Print the data that follows without changing a single word.
Top of Data provided
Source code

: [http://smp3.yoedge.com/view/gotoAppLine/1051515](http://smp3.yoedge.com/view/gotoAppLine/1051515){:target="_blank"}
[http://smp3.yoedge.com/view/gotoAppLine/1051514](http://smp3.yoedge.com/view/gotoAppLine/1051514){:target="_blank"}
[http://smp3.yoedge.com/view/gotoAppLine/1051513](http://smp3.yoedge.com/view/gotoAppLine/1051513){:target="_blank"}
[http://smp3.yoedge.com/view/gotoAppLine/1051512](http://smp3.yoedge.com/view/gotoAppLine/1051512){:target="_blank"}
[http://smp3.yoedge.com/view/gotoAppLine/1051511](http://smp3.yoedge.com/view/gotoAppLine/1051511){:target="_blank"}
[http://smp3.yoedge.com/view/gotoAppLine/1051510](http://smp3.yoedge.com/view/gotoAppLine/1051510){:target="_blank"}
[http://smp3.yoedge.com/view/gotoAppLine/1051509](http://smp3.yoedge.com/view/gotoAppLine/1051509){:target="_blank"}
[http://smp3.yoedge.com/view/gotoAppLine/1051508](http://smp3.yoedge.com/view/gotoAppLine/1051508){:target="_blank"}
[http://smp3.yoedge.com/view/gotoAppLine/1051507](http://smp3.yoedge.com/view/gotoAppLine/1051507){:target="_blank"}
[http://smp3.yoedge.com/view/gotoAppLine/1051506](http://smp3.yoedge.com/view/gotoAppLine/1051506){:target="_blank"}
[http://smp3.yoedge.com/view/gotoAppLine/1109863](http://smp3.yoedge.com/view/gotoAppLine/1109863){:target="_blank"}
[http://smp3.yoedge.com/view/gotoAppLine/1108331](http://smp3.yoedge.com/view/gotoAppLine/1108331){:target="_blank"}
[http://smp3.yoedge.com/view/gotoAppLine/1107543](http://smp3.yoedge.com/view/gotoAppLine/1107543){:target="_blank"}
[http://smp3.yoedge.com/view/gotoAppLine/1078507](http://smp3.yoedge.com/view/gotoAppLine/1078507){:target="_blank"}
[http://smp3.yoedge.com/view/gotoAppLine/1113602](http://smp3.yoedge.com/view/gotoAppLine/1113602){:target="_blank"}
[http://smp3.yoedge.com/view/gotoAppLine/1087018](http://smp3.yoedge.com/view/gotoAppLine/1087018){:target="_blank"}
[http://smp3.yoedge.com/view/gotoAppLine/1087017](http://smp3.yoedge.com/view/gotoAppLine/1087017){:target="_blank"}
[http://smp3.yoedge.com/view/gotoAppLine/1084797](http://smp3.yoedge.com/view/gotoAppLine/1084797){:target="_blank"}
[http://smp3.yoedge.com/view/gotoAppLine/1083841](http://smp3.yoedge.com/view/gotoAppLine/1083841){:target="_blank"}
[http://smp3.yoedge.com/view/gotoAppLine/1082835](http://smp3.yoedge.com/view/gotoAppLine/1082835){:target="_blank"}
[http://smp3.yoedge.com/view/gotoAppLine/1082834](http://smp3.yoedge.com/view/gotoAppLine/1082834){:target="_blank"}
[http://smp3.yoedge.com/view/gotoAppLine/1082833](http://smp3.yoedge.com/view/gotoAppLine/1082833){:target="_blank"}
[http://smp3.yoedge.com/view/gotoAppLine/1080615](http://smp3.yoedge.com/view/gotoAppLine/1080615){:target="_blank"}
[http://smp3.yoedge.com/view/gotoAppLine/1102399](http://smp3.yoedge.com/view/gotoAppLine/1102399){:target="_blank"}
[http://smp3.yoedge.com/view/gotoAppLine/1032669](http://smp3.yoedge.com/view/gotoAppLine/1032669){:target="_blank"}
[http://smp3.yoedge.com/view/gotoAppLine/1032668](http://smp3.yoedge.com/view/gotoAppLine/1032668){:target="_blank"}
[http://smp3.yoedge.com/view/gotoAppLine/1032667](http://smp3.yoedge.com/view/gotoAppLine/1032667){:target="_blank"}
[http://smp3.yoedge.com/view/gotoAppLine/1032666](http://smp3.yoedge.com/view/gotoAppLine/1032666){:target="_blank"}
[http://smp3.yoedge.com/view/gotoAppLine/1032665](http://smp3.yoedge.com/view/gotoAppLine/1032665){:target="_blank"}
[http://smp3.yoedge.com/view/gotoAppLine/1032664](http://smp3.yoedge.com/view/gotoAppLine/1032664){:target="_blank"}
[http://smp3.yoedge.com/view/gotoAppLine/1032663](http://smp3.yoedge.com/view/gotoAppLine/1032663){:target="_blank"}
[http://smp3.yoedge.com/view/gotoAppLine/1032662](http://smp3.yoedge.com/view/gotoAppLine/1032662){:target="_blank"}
Bottom of Data provided
Written response:
Source code

: [http://smp3.yoedge.com/view/gotoAppLine/1051515](http://smp3.yoedge.com/view/gotoAppLine/1051515){:target="_blank"}
[http://smp3.yoedge.com/view/gotoAppLine/1051514](http://smp3.yoedge.com/view/gotoAppLine/1051514){:target="_blank"}
[http://smp3.yoedge.com/view/gotoAppLine/1051513](http://smp3.yoedge.com/view/gotoAppLine/1051513){:target="_blank"}
[http://smp3.yoedge.com/view/gotoAppLine/1051512](http://smp3.yoedge.com/view/gotoAppLine/1051512){:target="_blank"}
[http://smp3.yoedge.com/view/gotoAppLine/1051511](http://smp3.yoedge.com/view/gotoAppLine/1051511){:target="_blank"}
[http://smp3.yoedge.com/view/gotoAppLine/1051510](http://smp3.yoedge.com/view/gotoAppLine/1051510){:target="_blank"}
[http://smp3.yoedge.com/view/gotoAppLine/1051509](http://smp3.yoedge.com/view/gotoAppLine/1051509){:target="_blank"}
[http://smp3.yoedge.com/view/gotoAppLine/1051508](http://smp3.yoedge.com/view/gotoAppLine/1051508){:target="_blank"}
[http://smp3.yoedge.com/view/gotoAppLine/1051507](http://smp3.yoedge.com/view/gotoAppLine/1051507){:target="_blank"}
[http://smp3.yoedge.com/view/gotoAppLine/1051506](http://smp3.yoedge.com/view/gotoAppLine/1051506){:target="_blank"}
[http://smp3.yoedge.com/view/gotoAppLine/1109863](http://smp3.yoedge.com/view/gotoAppLine/1109863){:target="_blank"}
[http://smp3.yoedge.com/view/gotoAppLine/1108331](http://smp3.yoedge.com/view/gotoAppLine/1108331){:target="_blank"}
[http://smp3.yoedge.com/view/gotoAppLine/1107543](http://smp3.yoedge.com/view/gotoAppLine/1107543){:target="_blank"}
[http://smp3.yoedge.com/view/gotoAppLine/1078507](http://smp3.yoedge.com/view/gotoAppLine/1078507){:target="_blank"}
[http://smp3.yoedge.com/view/gotoAppLine/1113602](http://smp3.yoedge.com/view/gotoAppLine/1113602){:target="_blank"}
[http://smp3.yoedge.com/view/gotoAppLine/1087018](http://smp3.yoedge.com/view/gotoAppLine/1087018){:target="_blank"}
[http://smp3.yoedge.com/view/gotoAppLine/1087017](http://smp3.yoedge.com/view/gotoAppLine/1087017){:target="_blank"}
[http://smp3.yoedge.com/view/gotoAppLine/1084797](http://smp3.yoedge.com/view/gotoAppLine/1084797){:target="_blank"}
[http://smp3.yoedge.com/view/gotoAppLine/1083841](http://smp3.yoedge.com/view/gotoAppLine/1083841){:target="_blank"}
[http://smp3.yoedge.com/view/gotoAppLine/1082835](http://smp3.yoedge.com/view/gotoAppLine/1082835){:target="_blank"}
[http://smp3.yoedge.com/view/gotoAppLine/1082834](http://smp3.yoedge.com/view/gotoAppLine/1082834){:target="_blank"}
[http://smp3.yoedge.com/view/gotoAppLine/1082833](http://smp3.yoedge.com/view/gotoAppLine/1082833){:target="_blank"}
[http://smp3.yoedge.com/view/gotoAppLine/1080615](http://smp3.yoedge.com/view/gotoAppLine/1080615){:target="_blank"}
[http://smp3.yoedge.com/view/gotoAppLine/1102399](http://smp3.yoedge.com/view/gotoAppLine/1102399){:target="_blank"}
[http://smp3.yoedge.com/view/gotoAppLine/1032669](http://smp3.yoedge.com/view/gotoAppLine/1032669){:target="_blank"}
[http://smp3.yoedge.com/view/gotoAppLine/1032668](http://smp3.yoedge.com/view/gotoAppLine/1032668){:target="_blank"}
[http://smp3.yoedge.com/view/gotoAppLine/1032667](http://smp3.yoedge.com/view/gotoAppLine/1032667){:target="_blank"}
[http://smp3.yoedge.com/view/gotoAppLine/1032666](http://smp3.yoedge.com/view/gotoAppLine/1032666){:target="_blank"}
[http://smp3.yoedge.com/view/gotoAppLine/1032665](http://smp3.yoedge.com/view/gotoAppLine/1032665){:target="_blank"}
[http://smp3.yoedge.com/view/gotoAppLine/1032664](http://smp3.yoedge.com/view/gotoAppLine/1032664){:target="_blank"}
[http://smp3.yoedge.com/view/gotoAppLine/1032663](http://smp3.yoedge.com/view/gotoAppLine/1032663){:target="_blank"}
[http://smp3.yoedge.com/view/gotoAppLine/1032662](http://smp3.yoedge.com/view/gotoAppLine/1032662){:target="_blank"}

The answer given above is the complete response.